In this Act, the General Assembly enacted a new Code Chapter 3-11, relating to limitations on medical-malpractice actions. Section 3-1101 of the 1976 Act (Code Ann. § 3-1101 (OCGA § 9-3-70)) contained the definition of an “[a]ction for medical-malpractice.” Also enacted was Code Ann. § 3-1102 (OCGA § 9-3-71), which stated, “Except as otherwise provided in this Chapter, an action for medical malpractice shall be brought within two years after the date on which the negligent or wrongful act or omission occurred.” As noted in Allrid v. Emory University, supra, this medical-malpractice statute of limitations was, to an extent, extremely harsh in its application, in that its enforcement would bar medical-malpractice actions altogether in those cases in which the injury or death was not sustained within two years of the date on which the negligent or wrongful act or omission occurred.

However, in the 1976 Act, the General Assembly also enacted an ameliorative grace-period provision, as well as a non-revival provision. Code Ann. § 3-1105 (OCGA § 9-3-74). This grace-period provision stated, “No action for medical malpractice which would be barred before July 1, 1977, by the provisions of this Code Chapter but which would not be so barred by the provisions of Code Title 3, in force immediately prior to July 1, 1976, shall be barred until July 1, 1977.” However, the obverse of the following provision is that no medical-malpractice action which, prior to July 1, 1976, had been barred by the 1976 medical-malpractice statute of limitations would be revived, and such a non-revival provision was also enacted in Code Ann. § 3-1105.

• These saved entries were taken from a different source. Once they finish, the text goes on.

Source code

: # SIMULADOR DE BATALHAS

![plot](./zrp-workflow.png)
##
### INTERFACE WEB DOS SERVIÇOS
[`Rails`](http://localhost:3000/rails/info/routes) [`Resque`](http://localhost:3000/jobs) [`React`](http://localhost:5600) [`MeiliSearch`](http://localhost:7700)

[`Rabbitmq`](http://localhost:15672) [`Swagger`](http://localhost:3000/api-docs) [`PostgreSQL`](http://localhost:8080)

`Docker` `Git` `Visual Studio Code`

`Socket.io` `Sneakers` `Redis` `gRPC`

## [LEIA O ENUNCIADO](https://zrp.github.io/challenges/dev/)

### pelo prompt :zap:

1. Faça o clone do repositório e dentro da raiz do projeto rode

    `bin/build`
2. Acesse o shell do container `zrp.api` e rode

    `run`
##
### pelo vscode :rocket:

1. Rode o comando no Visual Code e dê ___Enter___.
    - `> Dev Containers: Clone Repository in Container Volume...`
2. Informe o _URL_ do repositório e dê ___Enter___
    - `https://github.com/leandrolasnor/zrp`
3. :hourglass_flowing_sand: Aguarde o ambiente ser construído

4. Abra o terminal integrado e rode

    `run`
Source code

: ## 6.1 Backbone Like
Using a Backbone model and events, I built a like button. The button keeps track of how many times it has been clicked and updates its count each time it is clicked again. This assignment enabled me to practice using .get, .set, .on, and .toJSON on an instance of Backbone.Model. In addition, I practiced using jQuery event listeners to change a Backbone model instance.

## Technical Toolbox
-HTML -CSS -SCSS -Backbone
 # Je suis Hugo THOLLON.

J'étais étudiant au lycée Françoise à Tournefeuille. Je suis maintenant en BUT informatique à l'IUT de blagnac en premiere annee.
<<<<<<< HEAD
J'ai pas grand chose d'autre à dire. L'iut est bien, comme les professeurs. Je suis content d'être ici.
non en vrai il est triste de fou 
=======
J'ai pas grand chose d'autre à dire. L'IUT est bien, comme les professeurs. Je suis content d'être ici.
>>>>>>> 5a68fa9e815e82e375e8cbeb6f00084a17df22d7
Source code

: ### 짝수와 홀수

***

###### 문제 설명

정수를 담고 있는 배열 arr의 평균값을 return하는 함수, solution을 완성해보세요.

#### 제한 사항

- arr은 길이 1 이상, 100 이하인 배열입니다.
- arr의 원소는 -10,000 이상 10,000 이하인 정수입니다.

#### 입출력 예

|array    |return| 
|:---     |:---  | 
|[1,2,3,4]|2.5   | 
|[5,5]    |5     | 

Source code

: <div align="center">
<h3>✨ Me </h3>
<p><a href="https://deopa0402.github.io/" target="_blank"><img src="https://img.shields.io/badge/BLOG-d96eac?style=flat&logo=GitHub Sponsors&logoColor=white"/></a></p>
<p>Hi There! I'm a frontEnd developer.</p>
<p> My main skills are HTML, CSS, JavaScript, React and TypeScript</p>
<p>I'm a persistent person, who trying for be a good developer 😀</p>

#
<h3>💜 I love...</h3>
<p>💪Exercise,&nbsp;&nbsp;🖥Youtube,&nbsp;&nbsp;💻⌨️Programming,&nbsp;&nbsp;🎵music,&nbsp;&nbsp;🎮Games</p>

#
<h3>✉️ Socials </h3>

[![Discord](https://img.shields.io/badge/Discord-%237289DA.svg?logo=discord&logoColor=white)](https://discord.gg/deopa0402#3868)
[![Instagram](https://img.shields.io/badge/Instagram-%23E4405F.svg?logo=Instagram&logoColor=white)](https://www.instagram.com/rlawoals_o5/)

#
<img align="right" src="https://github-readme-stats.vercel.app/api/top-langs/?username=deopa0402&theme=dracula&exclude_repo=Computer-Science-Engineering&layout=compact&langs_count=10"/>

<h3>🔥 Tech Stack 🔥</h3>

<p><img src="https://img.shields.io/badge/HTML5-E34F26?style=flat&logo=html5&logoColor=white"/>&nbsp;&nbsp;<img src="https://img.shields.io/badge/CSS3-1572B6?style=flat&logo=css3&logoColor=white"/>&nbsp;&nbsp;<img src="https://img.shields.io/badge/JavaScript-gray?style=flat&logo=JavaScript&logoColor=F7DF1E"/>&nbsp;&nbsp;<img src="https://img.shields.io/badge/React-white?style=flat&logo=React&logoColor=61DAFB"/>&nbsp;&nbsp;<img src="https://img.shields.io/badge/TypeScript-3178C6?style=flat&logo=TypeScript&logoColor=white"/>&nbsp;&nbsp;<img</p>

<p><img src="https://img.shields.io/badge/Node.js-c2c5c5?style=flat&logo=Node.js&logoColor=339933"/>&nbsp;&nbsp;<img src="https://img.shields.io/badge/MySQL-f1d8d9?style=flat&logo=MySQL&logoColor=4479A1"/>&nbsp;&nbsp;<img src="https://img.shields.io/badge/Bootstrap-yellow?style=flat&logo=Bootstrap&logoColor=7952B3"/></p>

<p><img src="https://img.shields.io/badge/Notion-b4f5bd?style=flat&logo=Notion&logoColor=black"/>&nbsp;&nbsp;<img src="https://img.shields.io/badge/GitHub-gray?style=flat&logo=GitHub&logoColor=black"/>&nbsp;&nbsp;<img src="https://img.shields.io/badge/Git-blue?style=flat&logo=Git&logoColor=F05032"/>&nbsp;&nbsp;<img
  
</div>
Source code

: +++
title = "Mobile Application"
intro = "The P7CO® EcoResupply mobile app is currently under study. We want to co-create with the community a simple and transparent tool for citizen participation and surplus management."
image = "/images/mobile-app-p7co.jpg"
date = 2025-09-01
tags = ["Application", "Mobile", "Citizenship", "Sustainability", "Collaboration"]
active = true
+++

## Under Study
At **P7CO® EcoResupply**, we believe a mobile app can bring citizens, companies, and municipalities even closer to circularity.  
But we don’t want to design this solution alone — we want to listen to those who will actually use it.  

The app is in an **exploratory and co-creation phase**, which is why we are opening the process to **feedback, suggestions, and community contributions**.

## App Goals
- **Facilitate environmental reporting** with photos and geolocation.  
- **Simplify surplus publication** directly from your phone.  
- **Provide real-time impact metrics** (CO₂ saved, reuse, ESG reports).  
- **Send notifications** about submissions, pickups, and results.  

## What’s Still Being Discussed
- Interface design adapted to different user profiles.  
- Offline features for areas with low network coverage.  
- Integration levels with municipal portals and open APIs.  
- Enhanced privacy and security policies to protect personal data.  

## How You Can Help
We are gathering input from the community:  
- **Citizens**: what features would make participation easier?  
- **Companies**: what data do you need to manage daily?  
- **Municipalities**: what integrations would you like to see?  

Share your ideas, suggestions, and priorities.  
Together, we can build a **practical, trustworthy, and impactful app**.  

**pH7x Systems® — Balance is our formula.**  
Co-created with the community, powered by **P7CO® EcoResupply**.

3. In Allrid v. Emory University, supra, we held, in accordance with Hamby v. Neurological Assoc., P.C., 243 Ga. 698 (256 SE2d 378) (1979), that the classification of medical-malpractice actions separately from other tort actions for statute-of-limitations purposes is a rational exercise of the legislative power.

In Allrid, we further held that a statute of limitations is remedial in nature, and the legislature can constitutionally provide for the ret *610 rospective application of such a remedial statute “ ‘provided a time be fixed subsequent to the passage of the statute which allows citizens affected by it a reasonable time to protect their rights.’ ” Allrid, supra, 249 Ga. at p. 37, citing Jaro, Inc. v. Shields, 123 Ga. App. 391, 392 (181 SE2d 110) (1971). We then concluded that the one-year grace-period provision contained in the 1976 Act was reasonable and, therefore, passed constitutional muster, since “[n]o cause of action which existed on July 1, 1976, the effective date of Code Ann. § 3-1102, was immediately barred by the statute. Every such cause of action survived for at least the grace period of one year.” (Emphasis in original.) Allrid, supra, 249 Ga. at p. 37.

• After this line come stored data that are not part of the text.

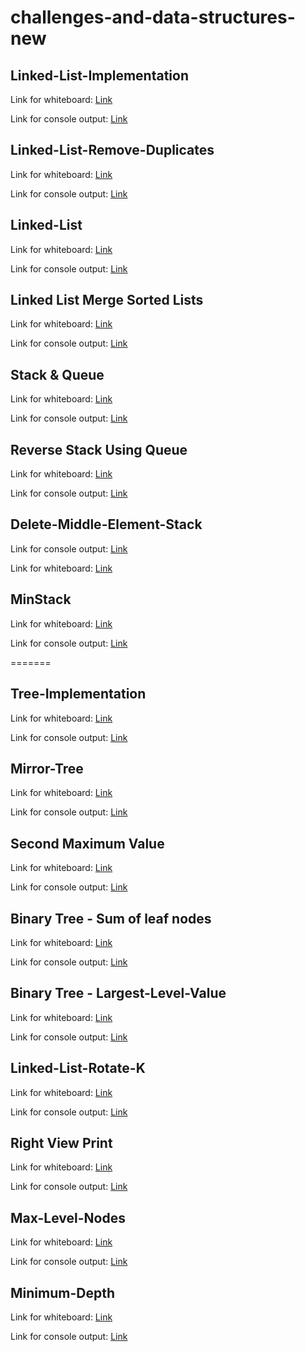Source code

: # challenges-and-data-structures-new


## Linked-List-Implementation 
Link for whiteboard:
[Link](./Data-Structures/Data-Structures/LinkedListImplementation/Assets/linked-list.jpg)

Link for console output:
[Link](./Data-Structures/Data-Structures/LinkedListImplementation/Assets/consol-linkedlist.PNG)

## Linked-List-Remove-Duplicates
Link for whiteboard:
[Link](./Data-Structures/Data-Structures/RemoveDuplicate/Assets/Linked-List-Remove-Duplicates.jpg)

Link for console output:
[Link](./Data-Structures/Data-Structures/RemoveDuplicate/Assets/console.PNG)

## Linked-List
Link for whiteboard:
[Link](./Data-Structures/Data-Structures/Assets/linked-list.jpg)

Link for console output:
[Link](./Data-Structures/Data-Structures/Assets/consol-linkedlist.PNG)

## Linked List Merge Sorted Lists
Link for whiteboard:
[Link](./Data-Structures/Data-Structures/MergeSorted/Assets/Linked-List-Merge-Sorted.jpg)

Link for console output:
[Link](./Data-Structures/Data-Structures/MergeSorted/Assets/console08.PNG)

## Stack & Queue
Link for whiteboard:
[Link](./Data-Structures/Stack-&-Queue/Stack-&-Queue/Assets/Stack-and-Queue-Implementation.jpg)

Link for console output:
[Link](./Data-Structures/Stack-&-Queue/Stack-&-Queue/Assets/console-stack-&-queue.PNG)

## Reverse Stack Using Queue
Link for whiteboard:
[Link](./Data-Structures/Stack-&-Queue/Stack-&-Queue/ReverseStackUsingQueue/Assets/whiteboard.jpg)

Link for console output:
[Link](./Data-Structures/Stack-&-Queue/Stack-&-Queue/ReverseStackUsingQueue/Assets/ConsoleReverseStackUsingQueue.PNG)



## Delete-Middle-Element-Stack
Link for console output:
[Link](./Data-Structures/Stack-&-Queue/Stack-&-Queue/DeleteMiddleElement/Assets/ConsoleDelete.PNG)

Link for whiteboard:
[Link](./Data-Structures/Stack-&-Queue/Stack-&-Queue/ReverseStackUsingQueue/Assets/whiteboard.jpg)

## MinStack 
Link for whiteboard:
[Link](./Data-Structures/Stack-&-Queue/Stack-&-Queue/MinStack/Assets/MinStackWhitebord.jpg)

Link for console output:
[Link](./Data-Structures/Stack-&-Queue/Stack-&-Queue/MinStack/Assets/console12.PNG)

=======

## Tree-Implementation
Link for whiteboard:
[Link](./Data-Structures/Trees/TreeImplementation/Assets/TreeImplementation.jpg)

Link for console output:
[Link](./Data-Structures/Trees/TreeImplementation/Assets/console13.PNG)

## Mirror-Tree
Link for whiteboard:
[Link](./Data-Structures/Trees/TreeImplementation/MirrorTree/Assets/MirrorTree.jpg)

Link for console output:
[Link](./Data-Structures/Trees/TreeImplementation/MirrorTree/Assets/consoleMirrorTree.PNG)


## Second Maximum Value
Link for whiteboard:
[Link](./Data-Structures/Trees/TreeImplementation/SecondMaxValue/Assets/SecondMaxValue.jpg)

Link for console output:
[Link](./Data-Structures/Trees/TreeImplementation/SecondMaxValue/Assets/consoleSecondMaxValue.PNG)


## Binary Tree - Sum of leaf nodes
Link for whiteboard:
[Link](./Data-Structures/Trees/TreeImplementation/LeafSum/Assets/LeafSum.jpg)

Link for console output:
[Link](./Data-Structures/Trees/TreeImplementation/LeafSum/Assets/consoleLeafSum.PNG)


## Binary Tree - Largest-Level-Value
Link for whiteboard:
[Link](./Data-Structures/Trees/TreeImplementation/LargestLevelValue/Assets/LargestLevelValue.jpg)

Link for console output:
[Link](./Data-Structures/Trees/TreeImplementation/LargestLevelValue/Assets/consoleLargestLevelValue.PNG)


## Linked-List-Rotate-K
Link for whiteboard:
[Link](./Data-Structures/Data-Structures/LinkedListImplementation/RotateLinkedList/RotateLinkedList/Assets/RotateLinkedList.jpg)

Link for console output:
[Link](./Data-Structures/Data-Structures/LinkedListImplementation/RotateLinkedList/RotateLinkedList/Assets/RotateLinkedListConsole.PNG)


## Right View Print
Link for whiteboard:
[Link](./Data-Structures/Trees/TreeImplementation/RightViewPrint/Assets/RightViewPrint.jpg)

Link for console output:
[Link](./Data-Structures/Trees/TreeImplementation/RightViewPrint/Assets/RightViewPrintConsole.PNG)


## Max-Level-Nodes
Link for whiteboard:
[Link](./Data-Structures/Trees/TreeImplementation/MaxLevelNodes/Assets/MaxLevelNodes.jpg)

Link for console output:
[Link](./Data-Structures/Trees/TreeImplementation/MaxLevelNodes/Assets/MaxLevelNodesConsole.PNG)


## Minimum-Depth
Link for whiteboard:
[Link](./Data-Structures/Trees/TreeImplementation/MinimumDepth/Assets/MinimumDepth.jpg)

Link for console output:
[Link](./Data-Structures/Trees/TreeImplementation/MinimumDepth/Assets/MinimumDepthConsole.PNG)
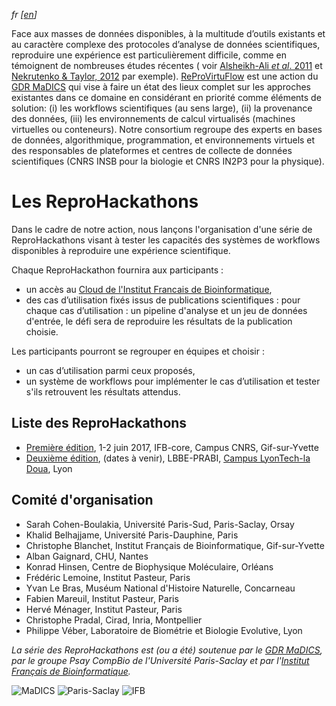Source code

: *fr \[[en](index-en.md)\]*

Face aux masses de données disponibles, à la multitude d’outils existants et au caractère complexe des protocoles d’analyse de données scientifiques, reproduire une expérience est particulièrement difficile, comme en témoignent de nombreuses études récentes ( voir [Alsheikh-Ali *et al*. 2011](https://doi.org/10.1371%2Fjournal.pone.0024357) et [Nekrutenko & Taylor, 2012](https://doi.org/10.1038%2Fnrg3305) par exemple). [ReProVirtuFlow](https://www.madics.fr/actions/actions-en-cours/reprovirtuflow) est une action du [GDR MaDICS](https://www.madics.fr) qui vise à faire un état des lieux complet sur les approches existantes dans ce domaine en considérant en priorité comme éléments de solution: (i) les workflows scientifiques (au sens large), (ii) la provenance des données, (iii) les environnements de calcul virtualisés (machines virtuelles ou conteneurs). Notre consortium regroupe des experts en bases de données, algorithmique, programmation, et environnements virtuels et des responsables de plateformes et centres de collecte de données scientifiques (CNRS INSB pour la biologie et CNRS IN2P3 pour la physique).

# Les ReproHackathons
Dans le cadre de notre action, nous lançons l'organisation d'une série de ReproHackathons visant à tester les capacités des systèmes de workflows disponibles à reproduire une expérience scientifique. 

Chaque ReproHackathon fournira aux participants : 
* un accès au [Cloud de l'Institut Francais de Bioinformatique](http://www.france-bioinformatique.fr/fr/cloud),
* des cas d’utilisation fixés issus de publications scientifiques : pour chaque cas d’utilisation : un pipeline d'analyse et un jeu de données d'entrée, le défi sera de reproduire les résultats de la publication choisie.

Les participants pourront se regrouper en équipes et choisir :
* un cas d’utilisation parmi ceux proposés,
* un système de workflows pour implémenter le cas d’utilisation et tester s'ils retrouvent les résultats attendus.

## Liste des ReproHackathons

* [Première édition](hackathon_1_programme.md), 1-2 juin 2017, IFB-core, Campus CNRS, Gif-sur-Yvette
* [Deuxième édition](hackathon_2.md), (dates à venir), LBBE-PRABI, [Campus LyonTech-la Doua](https://www.univ-lyon1.fr/campus/plan-des-campus/), Lyon

## Comité d'organisation

* Sarah Cohen-Boulakia, Université Paris-Sud, Paris-Saclay, Orsay
* Khalid Belhajjame, Université Paris-Dauphine, Paris
* Christophe Blanchet, Institut Français de Bioinformatique, Gif-sur-Yvette
* Alban Gaignard, CHU, Nantes
* Konrad Hinsen, Centre de Biophysique Moléculaire, Orléans
* Frédéric Lemoine, Institut Pasteur, Paris
* Yvan Le Bras, Muséum National d'Histoire Naturelle, Concarneau
* Fabien Mareuil, Institut Pasteur, Paris
* Hervé Ménager, Institut Pasteur, Paris
* Christophe Pradal, Cirad, Inria, Montpellier
* Philippe Véber, Laboratoire de Biométrie et Biologie Evolutive, Lyon

*La série des ReproHackathons est (ou a été) soutenue par le [GDR MaDICS](https://www.madics.fr), par le groupe Psay CompBio de l'Université Paris-Saclay et par l'[Institut Français de Bioinformatique](http://www.france-bioinformatique.fr).*

![MaDICS](https://ifb-elixirfr.github.io/ReproHackathon/logo-madics.png) ![Paris-Saclay](https://ifb-elixirfr.github.io/ReproHackathon/logo-paris-saclay.png) ![IFB](https://ifb-elixirfr.github.io/ReproHackathon/logo-ifb.png)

4. However, we subsequently held in Clark v. Singer, 250 Ga. 470 (298 SE2d 484) (1983), that the 1976 medical-malpractice statute of limitations violated the Equal Protection Clause in those wrongful-death actions in which the date of death was more than two years after the negligent or wrongful act or omission, in that maintenance of the plaintiff’s wrongful-death action under such circumstances would be barred by the statute of limitations prior to the date on which the action accrued.

Shessel v. Stroup, supra, was a medical-malpractice action in which the injured party had not been killed. In Shessel, the plaintiff complained that a sterilization procedure was negligently performed on her, and, as a result, she subsequently became pregnant. There, we held that the 1976 medical-malpractice statute of limitations also violated the Equal Protection Clause in those medical-malpractice actions in which the alleged negligence produced no injury until more than two years after such alleged negligence occurred.

5. Not surprisingly, in 1985 the General Assembly passed another Act relating to limitations of actions for medical malpractice, which Act amended Article 4 of Chapter 3 of Title 9 of the Official Code of Georgia. Ga. L. 1985, p. 556 et seq.